Martin Michlmayr published an excellent website about using Debian on the qnap TS-11x/TS-12x devices, which made it really easy to install Debian on my NAS.

Unfortunately, until very recently, with a standard Linux kernel you could not use Wake-On-LAN with the qnap devices. There were multiple reasons for that:

  1. The Linux ethernet driver for the Marvell MV643xx series chips, which those NAS use, did simply not support configuring the chip for Wake-On-LAN. I fixed this in the Linux kernel on 2013-03-11, the fix was released with Linux 3.10.
  2. On the qnap NAS, there is a microcontroller which also needs to be configured with regards to the power-saving mode it should use. The NAS has a feature called EUP, which stands for “Energy-using Products”, a EU directive for power saving. When you enable EUP, your qnap sleeps so deep, it will not react to the WOL magic packet. This saves another watt or so. To turn this off, qcontrol needed to be patched to provide access to the WOL and EUP bits.

Stored data:

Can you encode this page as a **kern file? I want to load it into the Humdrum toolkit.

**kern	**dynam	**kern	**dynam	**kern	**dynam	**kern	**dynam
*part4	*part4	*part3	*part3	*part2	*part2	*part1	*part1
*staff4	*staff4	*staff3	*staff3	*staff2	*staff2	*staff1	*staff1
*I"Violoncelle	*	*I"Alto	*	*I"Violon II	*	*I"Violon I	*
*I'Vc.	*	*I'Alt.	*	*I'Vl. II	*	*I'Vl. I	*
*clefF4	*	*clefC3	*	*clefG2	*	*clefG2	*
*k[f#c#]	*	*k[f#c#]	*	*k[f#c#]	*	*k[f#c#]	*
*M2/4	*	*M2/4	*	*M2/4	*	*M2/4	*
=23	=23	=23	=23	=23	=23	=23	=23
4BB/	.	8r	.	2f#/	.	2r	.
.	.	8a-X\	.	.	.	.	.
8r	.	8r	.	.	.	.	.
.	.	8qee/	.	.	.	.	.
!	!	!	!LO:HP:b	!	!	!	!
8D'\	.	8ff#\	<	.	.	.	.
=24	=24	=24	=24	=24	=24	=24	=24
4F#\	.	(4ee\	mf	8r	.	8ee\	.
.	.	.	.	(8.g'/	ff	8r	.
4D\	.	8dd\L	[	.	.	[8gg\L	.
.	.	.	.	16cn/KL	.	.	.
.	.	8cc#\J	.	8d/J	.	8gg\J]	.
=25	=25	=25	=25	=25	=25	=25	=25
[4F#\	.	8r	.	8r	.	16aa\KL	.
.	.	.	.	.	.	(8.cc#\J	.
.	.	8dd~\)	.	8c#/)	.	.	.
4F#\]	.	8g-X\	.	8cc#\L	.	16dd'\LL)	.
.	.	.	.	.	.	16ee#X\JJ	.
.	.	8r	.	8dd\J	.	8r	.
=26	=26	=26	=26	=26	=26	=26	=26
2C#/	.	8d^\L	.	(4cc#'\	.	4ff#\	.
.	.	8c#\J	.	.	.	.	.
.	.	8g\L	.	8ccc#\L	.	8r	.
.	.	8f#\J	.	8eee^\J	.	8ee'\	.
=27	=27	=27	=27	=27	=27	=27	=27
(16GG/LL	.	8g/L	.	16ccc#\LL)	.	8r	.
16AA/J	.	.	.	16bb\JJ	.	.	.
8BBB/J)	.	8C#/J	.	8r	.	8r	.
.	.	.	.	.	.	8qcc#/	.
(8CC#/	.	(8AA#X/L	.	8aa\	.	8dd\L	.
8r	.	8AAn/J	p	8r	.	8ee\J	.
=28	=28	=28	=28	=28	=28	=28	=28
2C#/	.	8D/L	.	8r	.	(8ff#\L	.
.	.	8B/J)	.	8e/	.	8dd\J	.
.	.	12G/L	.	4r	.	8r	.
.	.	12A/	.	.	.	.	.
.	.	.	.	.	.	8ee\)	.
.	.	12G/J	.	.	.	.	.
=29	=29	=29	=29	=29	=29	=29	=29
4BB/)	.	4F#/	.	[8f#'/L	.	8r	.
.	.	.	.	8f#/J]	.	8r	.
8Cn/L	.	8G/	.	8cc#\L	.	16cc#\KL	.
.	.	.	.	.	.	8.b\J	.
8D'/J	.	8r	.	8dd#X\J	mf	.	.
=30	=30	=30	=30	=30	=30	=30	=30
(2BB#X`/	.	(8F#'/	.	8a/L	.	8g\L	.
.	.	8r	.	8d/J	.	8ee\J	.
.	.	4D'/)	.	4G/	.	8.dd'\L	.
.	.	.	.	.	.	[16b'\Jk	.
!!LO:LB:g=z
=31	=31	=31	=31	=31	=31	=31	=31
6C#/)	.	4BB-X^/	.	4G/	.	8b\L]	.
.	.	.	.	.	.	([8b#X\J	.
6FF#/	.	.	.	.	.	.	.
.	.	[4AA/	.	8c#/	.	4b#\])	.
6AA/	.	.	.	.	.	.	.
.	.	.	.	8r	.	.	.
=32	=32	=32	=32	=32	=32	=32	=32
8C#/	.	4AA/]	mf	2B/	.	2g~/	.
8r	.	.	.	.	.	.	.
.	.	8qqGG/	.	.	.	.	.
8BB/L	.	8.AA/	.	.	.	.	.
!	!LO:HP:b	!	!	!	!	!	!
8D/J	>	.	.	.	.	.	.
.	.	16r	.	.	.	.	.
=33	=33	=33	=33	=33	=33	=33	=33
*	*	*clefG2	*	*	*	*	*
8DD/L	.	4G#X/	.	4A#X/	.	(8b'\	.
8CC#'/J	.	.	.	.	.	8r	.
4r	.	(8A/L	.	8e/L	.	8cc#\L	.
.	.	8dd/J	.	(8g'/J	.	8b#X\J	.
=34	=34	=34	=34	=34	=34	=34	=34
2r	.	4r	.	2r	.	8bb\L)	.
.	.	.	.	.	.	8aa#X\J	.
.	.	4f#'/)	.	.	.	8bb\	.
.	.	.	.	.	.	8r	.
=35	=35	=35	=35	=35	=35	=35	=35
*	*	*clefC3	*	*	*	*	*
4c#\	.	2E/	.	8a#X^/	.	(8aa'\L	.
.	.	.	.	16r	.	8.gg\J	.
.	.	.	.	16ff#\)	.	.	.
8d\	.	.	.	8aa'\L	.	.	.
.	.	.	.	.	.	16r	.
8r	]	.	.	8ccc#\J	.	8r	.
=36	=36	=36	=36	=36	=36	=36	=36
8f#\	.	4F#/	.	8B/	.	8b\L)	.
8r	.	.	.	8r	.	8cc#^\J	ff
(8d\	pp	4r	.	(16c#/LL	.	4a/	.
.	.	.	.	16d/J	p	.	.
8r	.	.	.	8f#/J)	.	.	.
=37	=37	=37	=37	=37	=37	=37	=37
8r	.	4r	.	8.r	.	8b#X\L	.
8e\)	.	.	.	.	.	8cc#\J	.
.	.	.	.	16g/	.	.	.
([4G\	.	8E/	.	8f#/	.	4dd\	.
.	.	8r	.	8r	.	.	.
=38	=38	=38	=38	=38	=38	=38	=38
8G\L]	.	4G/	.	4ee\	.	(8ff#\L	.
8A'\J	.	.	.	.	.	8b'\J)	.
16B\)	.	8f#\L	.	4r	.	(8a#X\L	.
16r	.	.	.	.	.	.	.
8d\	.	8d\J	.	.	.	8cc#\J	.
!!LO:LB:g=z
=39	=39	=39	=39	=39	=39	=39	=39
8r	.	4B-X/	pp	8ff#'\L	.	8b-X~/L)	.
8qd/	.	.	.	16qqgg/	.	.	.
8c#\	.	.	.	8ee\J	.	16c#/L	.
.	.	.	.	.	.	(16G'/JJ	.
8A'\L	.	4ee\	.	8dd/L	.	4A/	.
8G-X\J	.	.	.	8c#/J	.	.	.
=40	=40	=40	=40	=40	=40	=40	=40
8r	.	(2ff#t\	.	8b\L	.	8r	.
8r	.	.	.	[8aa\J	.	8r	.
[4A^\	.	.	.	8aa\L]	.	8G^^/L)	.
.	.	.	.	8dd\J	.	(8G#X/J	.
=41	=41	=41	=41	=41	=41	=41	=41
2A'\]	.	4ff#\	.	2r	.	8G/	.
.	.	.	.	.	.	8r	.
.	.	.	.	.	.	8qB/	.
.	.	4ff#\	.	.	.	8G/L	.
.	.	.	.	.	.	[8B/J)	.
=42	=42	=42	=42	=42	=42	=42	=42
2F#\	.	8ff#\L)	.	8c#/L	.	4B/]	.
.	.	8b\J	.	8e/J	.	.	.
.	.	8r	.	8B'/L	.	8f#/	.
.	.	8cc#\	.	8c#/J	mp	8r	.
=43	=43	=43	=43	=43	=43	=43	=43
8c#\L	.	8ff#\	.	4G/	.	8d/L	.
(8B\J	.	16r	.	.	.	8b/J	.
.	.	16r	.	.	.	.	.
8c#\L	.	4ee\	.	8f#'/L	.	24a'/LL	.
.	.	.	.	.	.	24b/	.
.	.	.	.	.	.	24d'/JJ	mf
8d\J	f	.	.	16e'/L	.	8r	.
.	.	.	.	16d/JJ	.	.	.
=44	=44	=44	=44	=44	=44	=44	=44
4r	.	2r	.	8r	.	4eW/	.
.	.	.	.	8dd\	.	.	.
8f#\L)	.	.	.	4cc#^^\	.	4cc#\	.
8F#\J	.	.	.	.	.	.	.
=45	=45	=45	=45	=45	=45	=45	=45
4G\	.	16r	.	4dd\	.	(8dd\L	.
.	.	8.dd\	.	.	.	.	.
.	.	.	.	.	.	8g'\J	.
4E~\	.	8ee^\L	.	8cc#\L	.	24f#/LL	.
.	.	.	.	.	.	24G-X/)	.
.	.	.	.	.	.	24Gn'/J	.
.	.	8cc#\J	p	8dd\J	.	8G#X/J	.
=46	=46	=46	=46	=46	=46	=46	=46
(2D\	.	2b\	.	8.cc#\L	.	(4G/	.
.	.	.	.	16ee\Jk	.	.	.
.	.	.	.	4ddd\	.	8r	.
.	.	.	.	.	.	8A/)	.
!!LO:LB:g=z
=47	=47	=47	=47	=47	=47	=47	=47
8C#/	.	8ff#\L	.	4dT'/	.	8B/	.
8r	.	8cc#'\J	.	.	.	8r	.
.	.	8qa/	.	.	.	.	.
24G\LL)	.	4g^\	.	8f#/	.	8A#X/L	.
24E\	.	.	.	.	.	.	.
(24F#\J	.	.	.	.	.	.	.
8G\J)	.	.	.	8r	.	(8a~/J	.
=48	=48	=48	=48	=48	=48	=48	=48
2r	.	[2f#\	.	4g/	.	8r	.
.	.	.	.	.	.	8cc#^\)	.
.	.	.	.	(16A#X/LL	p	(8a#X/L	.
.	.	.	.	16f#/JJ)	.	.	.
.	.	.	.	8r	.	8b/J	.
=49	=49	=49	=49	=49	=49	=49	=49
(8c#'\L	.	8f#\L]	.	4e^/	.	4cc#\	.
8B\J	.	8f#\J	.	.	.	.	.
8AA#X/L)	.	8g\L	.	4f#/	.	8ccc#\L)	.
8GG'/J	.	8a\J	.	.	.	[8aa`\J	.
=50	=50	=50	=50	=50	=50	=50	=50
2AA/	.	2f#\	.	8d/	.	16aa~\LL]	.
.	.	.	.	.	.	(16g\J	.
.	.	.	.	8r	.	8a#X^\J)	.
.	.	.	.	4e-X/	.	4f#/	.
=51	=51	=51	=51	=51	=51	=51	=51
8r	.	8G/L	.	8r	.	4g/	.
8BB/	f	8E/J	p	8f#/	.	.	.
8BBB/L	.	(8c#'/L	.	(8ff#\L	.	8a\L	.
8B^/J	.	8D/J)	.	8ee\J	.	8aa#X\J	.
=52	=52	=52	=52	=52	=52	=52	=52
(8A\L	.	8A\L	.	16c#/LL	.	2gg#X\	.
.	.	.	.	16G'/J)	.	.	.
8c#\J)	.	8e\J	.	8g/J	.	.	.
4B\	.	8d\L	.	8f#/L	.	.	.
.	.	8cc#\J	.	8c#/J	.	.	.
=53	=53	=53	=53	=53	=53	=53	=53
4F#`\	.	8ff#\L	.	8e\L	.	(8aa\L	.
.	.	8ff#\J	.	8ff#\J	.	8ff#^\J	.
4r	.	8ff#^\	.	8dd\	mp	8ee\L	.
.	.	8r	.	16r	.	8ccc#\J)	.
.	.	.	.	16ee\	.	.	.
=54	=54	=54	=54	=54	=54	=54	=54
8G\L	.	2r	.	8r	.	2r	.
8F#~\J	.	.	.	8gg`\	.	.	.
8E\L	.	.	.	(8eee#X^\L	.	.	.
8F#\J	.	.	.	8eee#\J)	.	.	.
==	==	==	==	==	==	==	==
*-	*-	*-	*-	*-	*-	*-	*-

[Exercise requirements]
(1) Do these statements agree with the qnap text? Answer yes or no for each and quote the deciding words. (a) The driver fix was released with Linux 3.10. (b) With EUP enabled, the qnap still reacts to the WOL magic packet. (c) Qcontrol had to be patched to give access to the WOL and EUP bits.
(2) Can you update the passage of the qnap text starting at "2. On the qnap" and ending at "and EUP bits.", replacing "microcontroller" with "controller chip"?

[Answers for the exercise]
(1)
(a) Yes: "the fix was released with Linux 3.10."
(b) No: "When you enable EUP, your qnap sleeps so deep, it will not react to the WOL magic packet."
(c) Yes: "qcontrol needed to be patched to provide access to the WOL and EUP bits."

(2)
2. On the qnap NAS, there is a controller chip which also needs to be configured with regards to the power-saving mode it should use. The NAS has a feature called EUP, which stands for “Energy-using Products”, a EU directive for power saving. When you enable EUP, your qnap sleeps so deep, it will not react to the WOL magic packet. This saves another watt or so. To turn this off, qcontrol needed to be patched to provide access to the WOL and EUP bits.